Return, from the data that follows, each line that holds the word "frame".

Segment Start: Input for this task

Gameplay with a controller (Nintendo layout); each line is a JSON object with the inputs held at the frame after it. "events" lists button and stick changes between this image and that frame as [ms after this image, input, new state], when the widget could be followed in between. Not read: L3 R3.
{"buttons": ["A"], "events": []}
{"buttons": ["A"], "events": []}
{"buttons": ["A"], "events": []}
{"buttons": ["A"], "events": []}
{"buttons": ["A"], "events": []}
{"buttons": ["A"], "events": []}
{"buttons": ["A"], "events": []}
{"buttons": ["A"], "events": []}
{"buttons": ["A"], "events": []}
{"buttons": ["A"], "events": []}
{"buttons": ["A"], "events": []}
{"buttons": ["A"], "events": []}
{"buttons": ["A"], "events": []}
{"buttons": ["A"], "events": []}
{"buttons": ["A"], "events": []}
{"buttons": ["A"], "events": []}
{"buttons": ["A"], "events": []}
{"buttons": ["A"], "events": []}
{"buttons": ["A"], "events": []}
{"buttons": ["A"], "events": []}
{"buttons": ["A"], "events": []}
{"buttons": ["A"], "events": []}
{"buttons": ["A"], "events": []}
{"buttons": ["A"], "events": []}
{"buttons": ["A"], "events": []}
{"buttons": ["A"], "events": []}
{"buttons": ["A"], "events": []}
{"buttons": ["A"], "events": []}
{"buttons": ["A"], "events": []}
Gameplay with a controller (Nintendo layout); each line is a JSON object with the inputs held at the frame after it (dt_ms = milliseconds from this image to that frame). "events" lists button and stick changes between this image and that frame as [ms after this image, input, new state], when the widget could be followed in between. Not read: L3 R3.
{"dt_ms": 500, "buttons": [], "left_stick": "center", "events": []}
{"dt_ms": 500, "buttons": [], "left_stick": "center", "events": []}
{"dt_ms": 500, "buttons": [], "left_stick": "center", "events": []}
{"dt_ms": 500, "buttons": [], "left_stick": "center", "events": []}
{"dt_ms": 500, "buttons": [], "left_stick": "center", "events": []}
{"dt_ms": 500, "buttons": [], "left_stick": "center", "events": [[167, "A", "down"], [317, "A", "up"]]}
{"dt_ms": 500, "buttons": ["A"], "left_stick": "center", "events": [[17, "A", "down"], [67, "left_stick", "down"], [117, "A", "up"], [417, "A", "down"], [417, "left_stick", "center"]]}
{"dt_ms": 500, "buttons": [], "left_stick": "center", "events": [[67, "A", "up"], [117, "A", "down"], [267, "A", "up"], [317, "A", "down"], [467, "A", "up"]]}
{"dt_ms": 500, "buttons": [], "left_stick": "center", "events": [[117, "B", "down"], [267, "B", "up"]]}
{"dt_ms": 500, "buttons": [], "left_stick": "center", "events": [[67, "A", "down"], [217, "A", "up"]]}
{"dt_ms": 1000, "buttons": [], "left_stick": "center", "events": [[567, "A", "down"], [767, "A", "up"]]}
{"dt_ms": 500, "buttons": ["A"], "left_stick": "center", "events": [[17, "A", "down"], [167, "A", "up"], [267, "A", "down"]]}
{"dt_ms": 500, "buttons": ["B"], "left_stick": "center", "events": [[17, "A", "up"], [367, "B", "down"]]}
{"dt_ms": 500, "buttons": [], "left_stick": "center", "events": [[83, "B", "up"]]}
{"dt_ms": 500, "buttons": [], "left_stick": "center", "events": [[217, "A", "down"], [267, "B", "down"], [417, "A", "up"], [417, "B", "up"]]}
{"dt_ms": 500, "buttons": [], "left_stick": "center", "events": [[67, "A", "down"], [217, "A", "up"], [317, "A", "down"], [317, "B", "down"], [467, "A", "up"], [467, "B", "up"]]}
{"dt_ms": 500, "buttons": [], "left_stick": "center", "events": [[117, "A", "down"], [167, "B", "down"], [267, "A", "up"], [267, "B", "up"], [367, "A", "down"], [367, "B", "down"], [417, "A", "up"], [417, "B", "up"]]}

Segment End: Input for this task

:: Response to the exercise ::
Gameplay with a controller (Nintendo layout); each line is a JSON object with the inputs held at the frame after it. "events" lists button and stick changes between this image and that frame as [ms after this image, input, new state], when the widget could be followed in between. Not read: L3 R3.
Gameplay with a controller (Nintendo layout); each line is a JSON object with the inputs held at the frame after it (dt_ms = milliseconds from this image to that frame). "events" lists button and stick changes between this image and that frame as [ms after this image, input, new state], when the widget could be followed in between. Not read: L3 R3.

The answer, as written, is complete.